Diritto alla camminabilità L’inaccettabile vulnerabilità dei pedoni nelle “autocentriche” città italiane

I nostri centri urbani sono figli della motorizzazione di massa, che durante il boom economico consegnò buona parte dello spazio pubblico alle auto. Ancora oggi, chi si sposta a piedi rischia la vita e la tranquillità. Tra larghezza dei marciapiedi, tempi di attesa ai semafori e zone pedonali, ecco come invertire la rotta

LaPresse

Nelle città italiane, ciclisti e pedoni devono avere mille occhi e riflessi degni di un campione di judo. Oggi ci soffermeremo sulla seconda categoria, quella dei camminatori urbani. I marciapiedi delle zone centrali sono spesso stretti e conseguentemente affollati, e nelle ore di punta – per evitare scontri non piacevoli – a volte siamo obbligati a fare continui slalom tra persone. Sugli stessi marciapiedi, è probabile che ci sia qualche auto, motorino o furgone a ostacolare il passaggio di chi sceglie di spostarsi usando gambe e piedi. E allora, in quel caso, non resta che abbandonare il nostro spazio predisposto e fare qualche passo ai margini della carreggiata.  

Poi c’è il capitolo degli attraversamenti pedonali: le strisce – quantomeno in Italia – non sono garanzia di protezione e rispetto della precedenza. Stando ai dati dell’Osservatorio Asaps, nel 2022 sono morti investiti 307 pedoni: nel 2021 erano 271 e nel 2020 240. Quella dello scorso anno, oltretutto, è una stima preliminare che non tiene conto dei decessi avvenuti in ospedale a distanza di tempo dall’incidente. Il numero potrebbe essere molto più alto. 

E ancora: soste infinite ai semafori anche quando le carreggiate sono deserte, barriere architettoniche che rendono difficile, se non impossibile, il passaggio di persone con disabilità o con difficoltà motorie. I casi più eclatanti, per non dire surreali, sono quelli delle automobili parcheggiate che, per rientrare in strada, percorrono decine di metri sul marciapiede. 

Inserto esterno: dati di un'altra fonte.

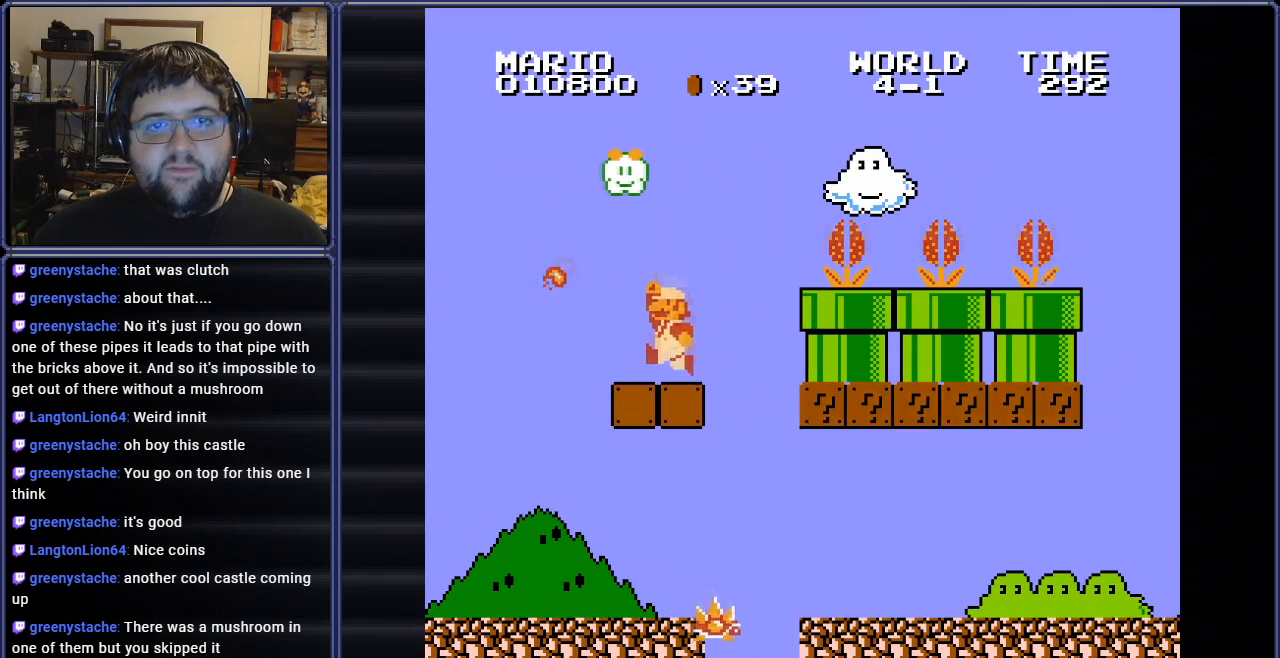
{"buttons": ["A"], "events": [[84, "DPAD_RIGHT", "up"], [250, "DPAD_RIGHT", "down"], [317, "A", "down"], [367, "DPAD_RIGHT", "up"]]}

Insomma, muoversi a piedi nelle città italiane non è facile e può rivelarsi pericoloso. È un problema di cui si parla poco, perché i dibattiti sulla mobilità urbana si schiacciano spesso su argomenti marginali e che non vanno alla radice della questione: i nostri centri urbani non sono stati progettati per le persone. E il “diritto alla camminabilità” è costantemente minacciato.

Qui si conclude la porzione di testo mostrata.